Баба впустила их во двор, усадила за стол на козлах. Принесла пол-литровую банку, на две трети заполненную вареньем, и ложки.

Дети не заставили себя уговаривать.

Выплевывая косточки, Степка рассказал, как их бомбили в Георгиевском. Баба Кочаниха и Ванда и смеялись, и плакали.

Смеркалось, когда пришел дед Кочан. Он был маленько навеселе. Зеленая гимнастерка без петличек сидела на нем ладно, но была припачкана глиной и копотью, и сапоги пропылились густо. Он улыбнулся бабке губами, а глаза хоть и сузились, но остались грустными и усталыми.

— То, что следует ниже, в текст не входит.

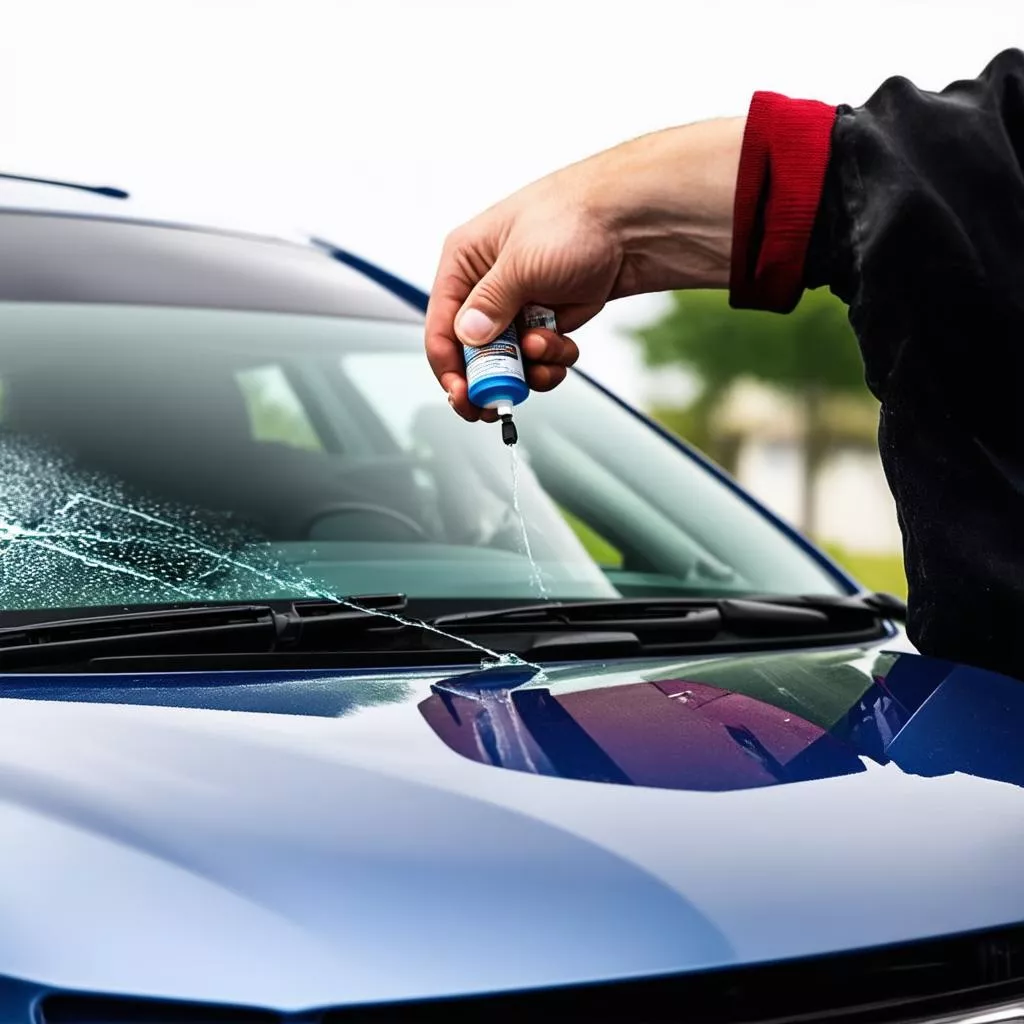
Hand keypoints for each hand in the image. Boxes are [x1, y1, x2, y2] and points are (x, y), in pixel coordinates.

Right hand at [425, 117, 744, 419]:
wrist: (632, 222)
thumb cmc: (574, 219)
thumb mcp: (522, 263)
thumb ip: (490, 305)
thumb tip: (467, 337)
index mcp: (465, 264)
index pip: (441, 327)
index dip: (449, 367)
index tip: (464, 395)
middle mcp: (486, 288)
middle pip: (472, 353)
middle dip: (491, 377)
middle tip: (500, 400)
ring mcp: (518, 306)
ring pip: (508, 362)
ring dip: (529, 369)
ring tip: (549, 351)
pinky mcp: (546, 320)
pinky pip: (538, 359)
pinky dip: (552, 361)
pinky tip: (564, 344)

— Вычаяли наконец-то, — сказала бабка Кочаниха. — Думали, и ночевать не придешь сегодня.

Дед покачал головой.

— Вот, — бабка показала на ребят, — дожидаются. Говорят, дед теперь герой. Посмотреть на тебя охочи…

Он обнял детей за плечи.

— Милые вы мои…

Потом, словно пошатнувшись, отступил к стене. И вынул из карманов две авиационные мины.

Бабка Кочаниха побледнела и, ахнув, схватилась за живот крупными, натруженными ладонями.

Дед сказал:

— Чем не игрушки?

Мины были синие, размером с пол-литровые бутылки. Белые стабилизаторы казались маленькими коронами.

— Что напрасличаешь, вычадок старый? В голове у тебя хоть маленько осталось? — запричитала бабка Кочаниха.

Дед покачал головой.

— Зря нервы изводишь. Мины безопасные. — И в доказательство грохнул одну о землю.

Бабка перекрестилась и, бормоча молитву, поплелась в комнату.

Дед авторитетно сказал:

— Они без взрывателя. Я из них взрыватели еще в девять утра вывернул. Берите! Таких игрушек в Туапсе, пожалуй, ни у кого нет. И кто знает, есть ли еще где вообще…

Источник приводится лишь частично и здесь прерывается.